Published in Communications of the ACM, Ellis, Gibbs, and Rein is framed as a broader introduction to the concept of groupware in particular to a broader computer science article and provides the first real public presentation of the emerging field.

The authors define groupware as:

The class of applications, for small groups and organizations, arising from the merging of computers and large information bases and communications technology. These applications may or may not specifically support cooperation.

And later (bearing an shocking similar text to the definition of coordination theory offered the year before by Malone and Crowston (1990)) as:

Computer-based systems that support groups engaged in a common task (or goal) and that provide an interface to a shared environment.

The authors define a groupware spectrum where email might be low and where an e-classroom might be high. They also provide a taxonomy that includes message systems, multiuser editors, group decision support system and electronic meeting rooms, computer conferencing, intelligent agents and coordination systems and which provide a way to offer a very broad review of the relevant literatures that the authors want to include in groupware.

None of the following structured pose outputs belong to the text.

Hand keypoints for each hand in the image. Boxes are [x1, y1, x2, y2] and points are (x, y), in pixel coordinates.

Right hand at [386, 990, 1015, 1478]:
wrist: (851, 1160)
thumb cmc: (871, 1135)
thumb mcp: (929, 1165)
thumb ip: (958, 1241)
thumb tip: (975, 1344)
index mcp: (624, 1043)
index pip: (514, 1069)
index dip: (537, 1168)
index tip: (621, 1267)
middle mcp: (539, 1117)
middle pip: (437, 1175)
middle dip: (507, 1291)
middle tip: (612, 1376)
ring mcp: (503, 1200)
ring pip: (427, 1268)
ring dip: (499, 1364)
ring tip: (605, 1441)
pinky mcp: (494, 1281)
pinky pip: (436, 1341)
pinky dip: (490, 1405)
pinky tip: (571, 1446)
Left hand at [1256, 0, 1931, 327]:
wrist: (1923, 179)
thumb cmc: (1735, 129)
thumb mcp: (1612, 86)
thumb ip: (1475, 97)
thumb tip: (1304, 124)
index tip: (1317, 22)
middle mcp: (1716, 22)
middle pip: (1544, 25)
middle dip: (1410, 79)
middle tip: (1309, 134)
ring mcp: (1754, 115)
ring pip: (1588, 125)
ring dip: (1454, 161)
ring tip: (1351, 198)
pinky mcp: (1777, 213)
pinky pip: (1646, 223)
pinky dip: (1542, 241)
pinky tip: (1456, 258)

The authors also describe a set of "perspectives" which they argue are useful to understanding design issues facing groupware. These include, distributed systems, communication studies, human-computer interfaces, artificial intelligence, and social theory.

Much of the rest of the paper is an in-depth discussion of GROVE that departs in a number of ways from the much broader introduction, a real-time multi-user text editor designed by the authors. Using this example as framing, the authors discuss the benefits of drawbacks of distributed systems that include: increased information access, parallel work within a group, difficult discussions, increased difficulty with group focus, lowered social interaction, confusion, chaos, and a lack of focus, low numbers of "collisions" in real work environments (something that also seems to the case with projects like Wikipedia), efficiency through group work, prevention of information loss and a tangible group product, and interaction that makes learning a natural aspect of use of the tool.

The remaining third of the paper is divided into dozens of sub-sections (more no longer than a single paragraph). In particular, the paper describes a very detailed description of design issues facing groupware that include problems with group interfaces, issues with group processes, and designing for concurrency issues. In each area, the authors describe up to a dozen issues and potential solutions.

Theoretical and Practical Relevance

As the first real public presentation in CACM, the article has proved to be influential and been cited 2,400 times and has become a core CSCW and groupware citation.

Especially in the design section, the authors describe dozens of potential methods and areas for research -- many of them entirely or largely untested. As a result, the paper provides a soild launching spot for perhaps dozens of streams of future research into groupware.

The success of the explicit attempt to define groupware as distinct from CSCW is somewhat less clear. Although there is a separate conference (SIG GROUP), it's overlap with the CSCW conference is very clear and it is often treated as a similar venue (if somewhat less selective or prestigous) for many researchers in the broader CSCW field.